Blink
Malcolm Gladwell · 2005 · 10 ideas · 10 min
Snap judgments made in the first two seconds can be more accurate than painstaking deliberation — but only when the unconscious mind has been trained on the right expertise, and disastrously wrong when it's hijacked by bias instead.
Why this book
Gladwell's argument is that the human unconscious runs a powerful, largely invisible process he calls rapid cognition — thin-slicing enormous amounts of information into a fast, often startlingly accurate judgment before conscious reasoning even engages. Experts, from art authenticators to marriage researchers, can sometimes out-predict elaborate analysis in a fraction of a second, but the same rapid machinery can just as easily be hijacked by unconscious bias, panic, or misleading context, producing catastrophic errors.
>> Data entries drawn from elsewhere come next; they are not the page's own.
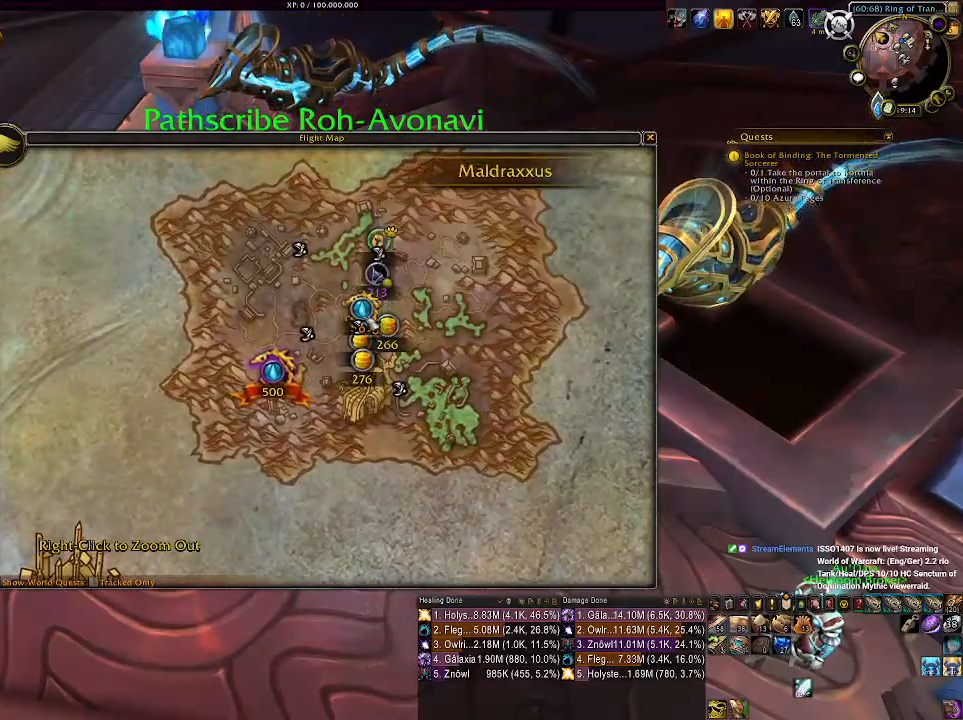
{"keys": [], "mouse": [], "events": []}
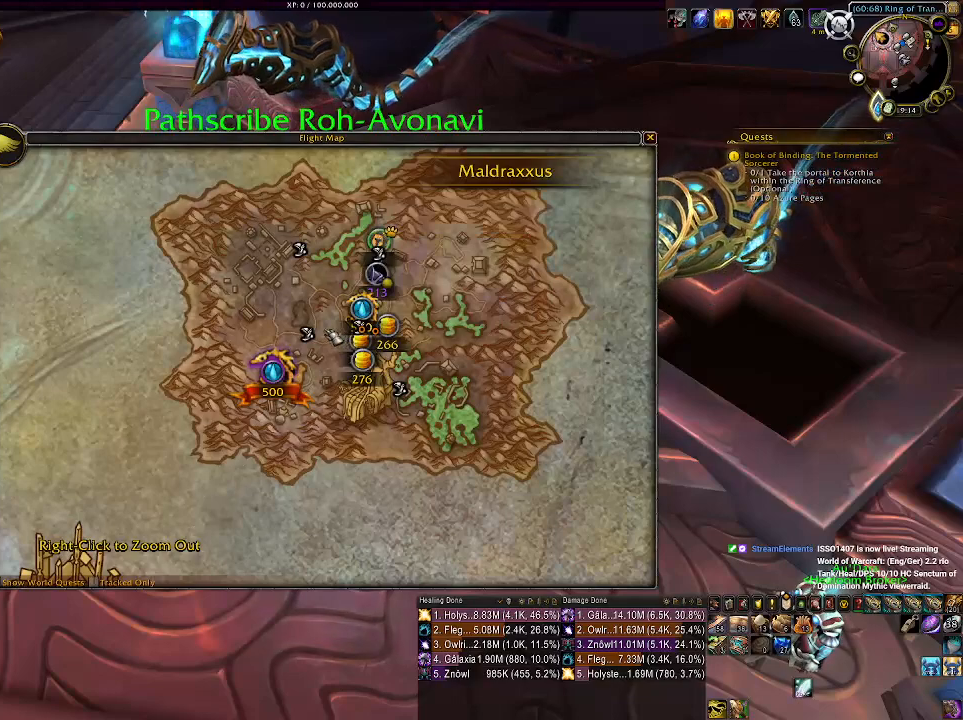
{"keys": [], "mouse": [], "events": []}
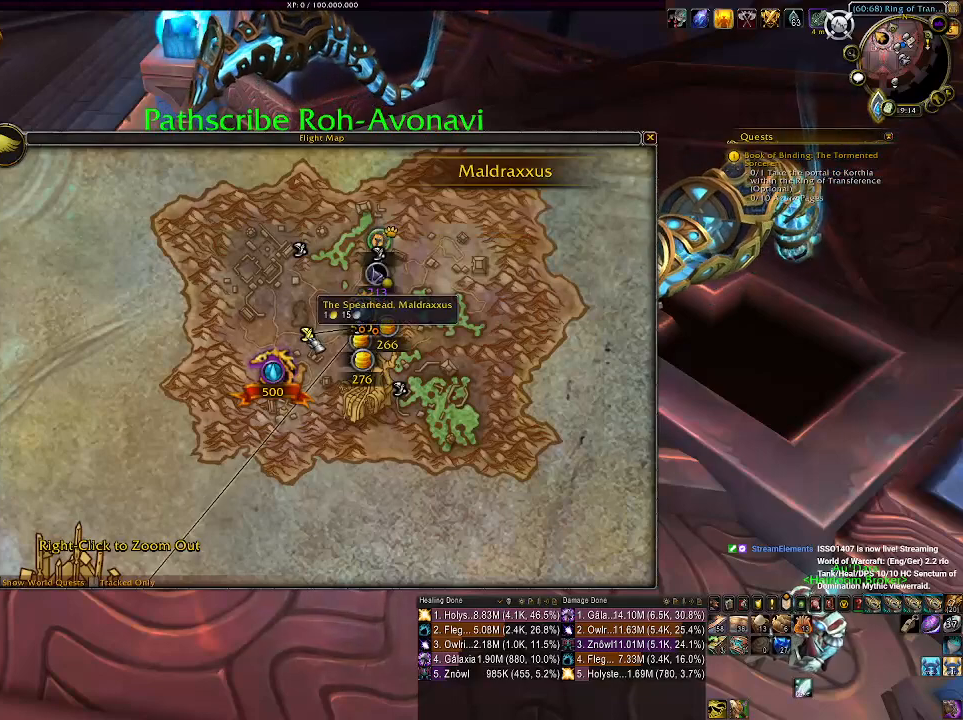
{"keys": [], "mouse": [], "events": []}
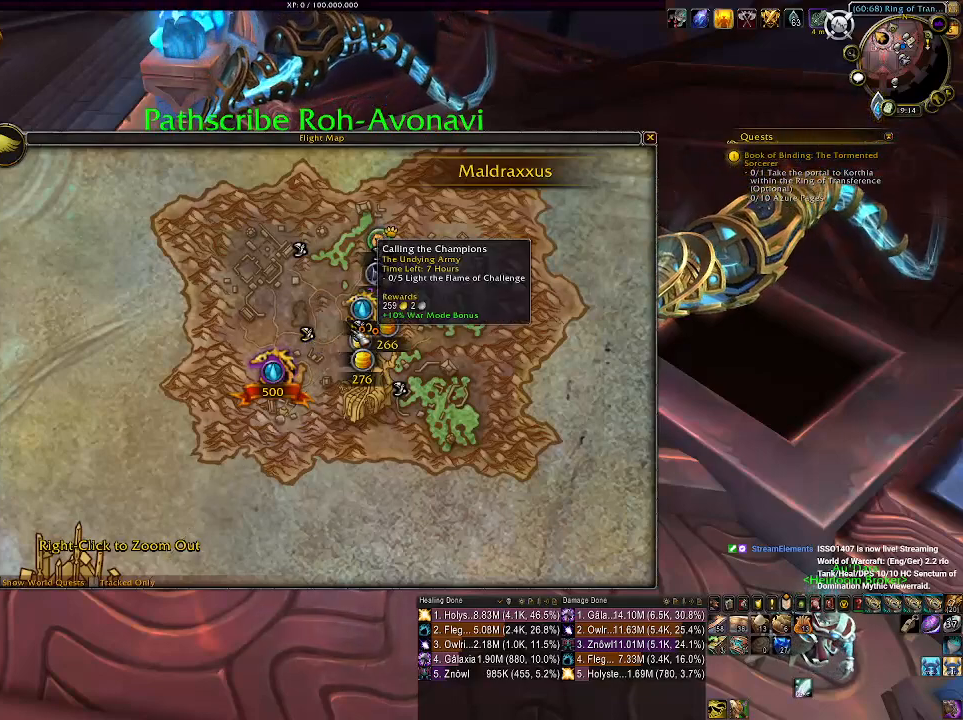
{"keys": [], "mouse": [], "events": []}
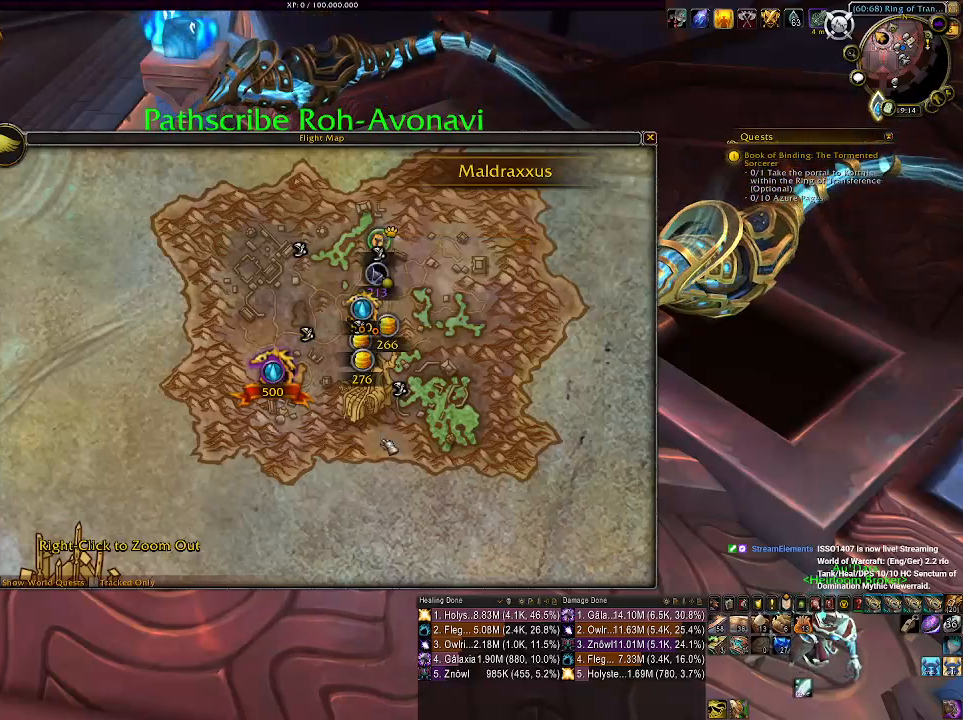
{"keys": [], "mouse": [], "events": []}
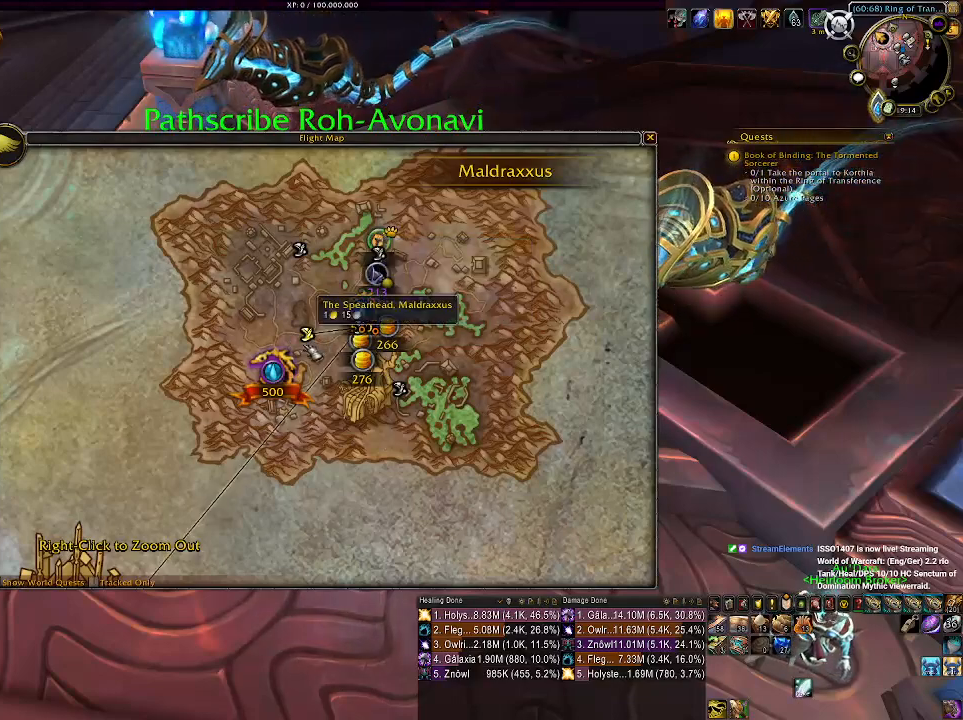
{"keys": [], "mouse": [], "events": [[250, "mouse_wheel", "down"], [333, "mouse_wheel", "up"]]}
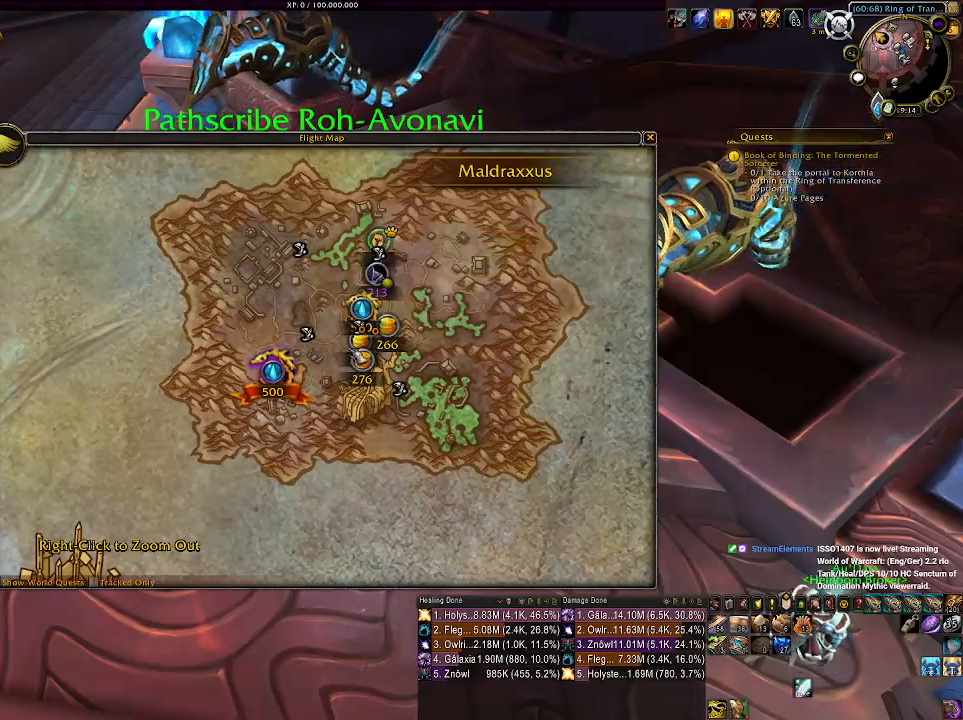
{"keys": [], "mouse": [], "events": []}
It matters because it complicates a simple story about intuition — it's neither always trustworthy nor always suspect, and the book's real project is figuring out when to lean on a snap judgment and when to override it, along with why the same mental shortcut that lets a tennis coach spot a double fault before the ball lands can also get an innocent, unarmed man shot by police.
Who should read it
Decision-makers in high-pressure fields — from hiring managers to first responders — and anyone curious about why their gut reaction is sometimes brilliant and sometimes badly wrong will find a useful, if occasionally uneasy, framework here. It's a natural companion for readers of Gladwell's other work who want the flip side of the deliberate, structural arguments in his other books.
About the author
Malcolm Gladwell is a Canadian journalist and longtime New Yorker staff writer whose accessible social-science bestsellers include The Tipping Point and Outliers; Blink, published in 2005, was his second book.